Gender has also been proven to be associated with disease progression in patients with MN.25 In our study, we investigated the clinical characteristics of MN patients based on their gender. The results showed that ALT, DB, GGT, UN, Cr, Ua, CK, and IgE were remarkably higher in males than in females. These results might reveal that male MN patients are more likely to undergo rapid disease progression than female patients. The results are consistent with previous studies. A related study performed among Japanese MN cases demonstrated that male MN cases were more likely to develop end-stage renal diseases, and have a poor prognosis.25 Furthermore, it has been reported that with aging, men presented obviously greater decrements in renal functions than women, moreover, they were more likely to suffer from progressive renal diseases, such as MN, IgA nephropathy, and polycystic kidney disease. The mechanisms underlying the phenomenon might be related to the cell death induced by androgens.26 Inversely, anti-PLA2R antibodies and IgM were decreased in males compared with females. The abnormal results might be attributed to the relatively small sample size, different geographic areas, as well as the detection methods. Thus, further studies will be required to confirm our results.

According to the pathological classification method, MN can be divided into stages I, II, III, and IV. The MN stage I cases have normal glomeruli, which can be observed by light microscopy.27 However, for MN patients with stage II–IV, the capillary wall thicken and the deposits are gradually incorporated into the glomerular basement membrane.28 Pathological stage classification is an effective way to estimate disease progression. In our study, we found that the pathological stage was significantly correlated with patients’ gender, Cr, and IgE. Advanced pathological stage was more likely to be observed in males than in females. Moreover, MN patients with advanced stage usually had increased Cr and IgE compared with those with stages I–II. IgE is an important factor in allergic reactions. Studies have demonstrated that patients with renal diseases showed high serum levels of IgE, moreover, serum IgE level might be significantly correlated with disease activity and clinical outcomes of NS.29,30 However, the functional roles of IgE in the pathogenesis of renal disease remains poorly understood. Further investigations are urgently needed to address the issues.
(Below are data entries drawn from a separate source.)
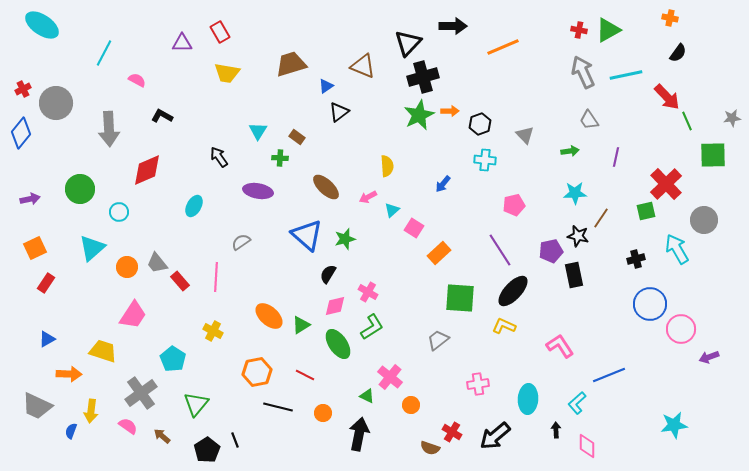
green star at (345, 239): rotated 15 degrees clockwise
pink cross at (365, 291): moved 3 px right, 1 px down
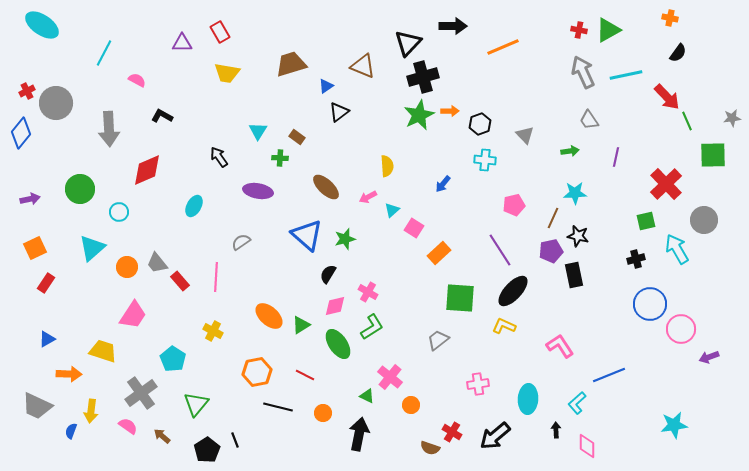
red cross at (23, 89): moved 4 px right, 2 px down
green square at (646, 211): moved 10 px down
brown line at (601, 218): moved 48 px left; rotated 10 degrees counterclockwise
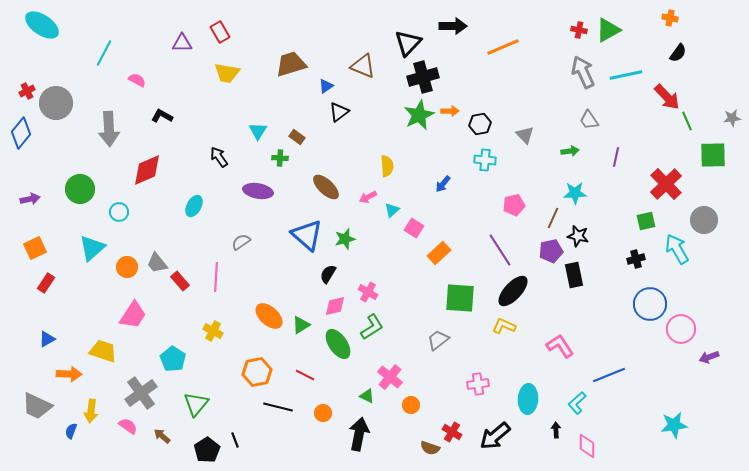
black hexagon at (480, 124): rotated 10 degrees clockwise
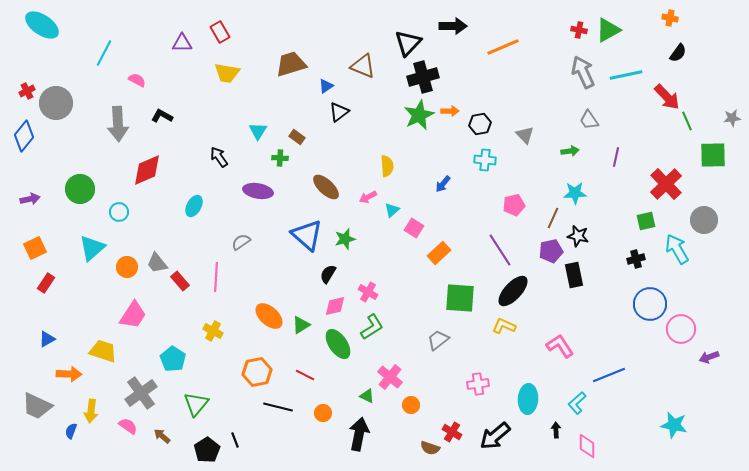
gray arrow at (109, 129): moved 9 px right, 5 px up
blue diamond at (21, 133): moved 3 px right, 3 px down
cyan star at (674, 425): rotated 20 degrees clockwise
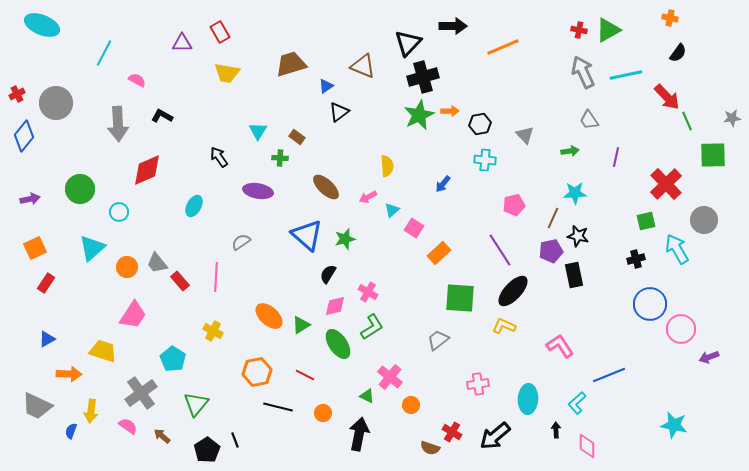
cyan ellipse at (42, 25): rotated 12 degrees counterclockwise
red cross at (27, 91): moved 10 px left, 3 px down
Anti-PLA2R antibodies is an important factor in the occurrence of MN.31 In general, anti-PLA2R antibodies is considered as a useful biomarker for early diagnosis and prognosis in patients with MN.32 In this study, we compared the baseline characteristics of MN patients according to their anti-PLA2R antibodies test results. The results demonstrated that MN cases who were positive for anti-PLA2R antibodies had significantly decreased TP, ALB, TB, DB, IgG; and upregulated CH, CK, LDL, D2. Furthermore, they were more likely to present NS. The data revealed that patients in the anti-PLA2R antibodies positive group had rapid disease progression. The conclusion is in line with the previous studies.33 The podocyte lesion plays a key role in the etiology of MN. PLA2R is located at the surface of podocytes, and its abnormal expression may reveal the abnormal formation of immune complexes in situ, thus leading to damage in podocytes.34

Conclusion

In conclusion, the clinicopathological characteristics are diverse among MN patients. Male and elderly MN patients are more likely to undergo a rapid disease progression. Furthermore, the clinical characteristics are significantly correlated with pathological stages and anti-PLA2R antibodies level. Due to the relatively small sample size, the results obtained in our study should be verified by well-designed studies with large sample size.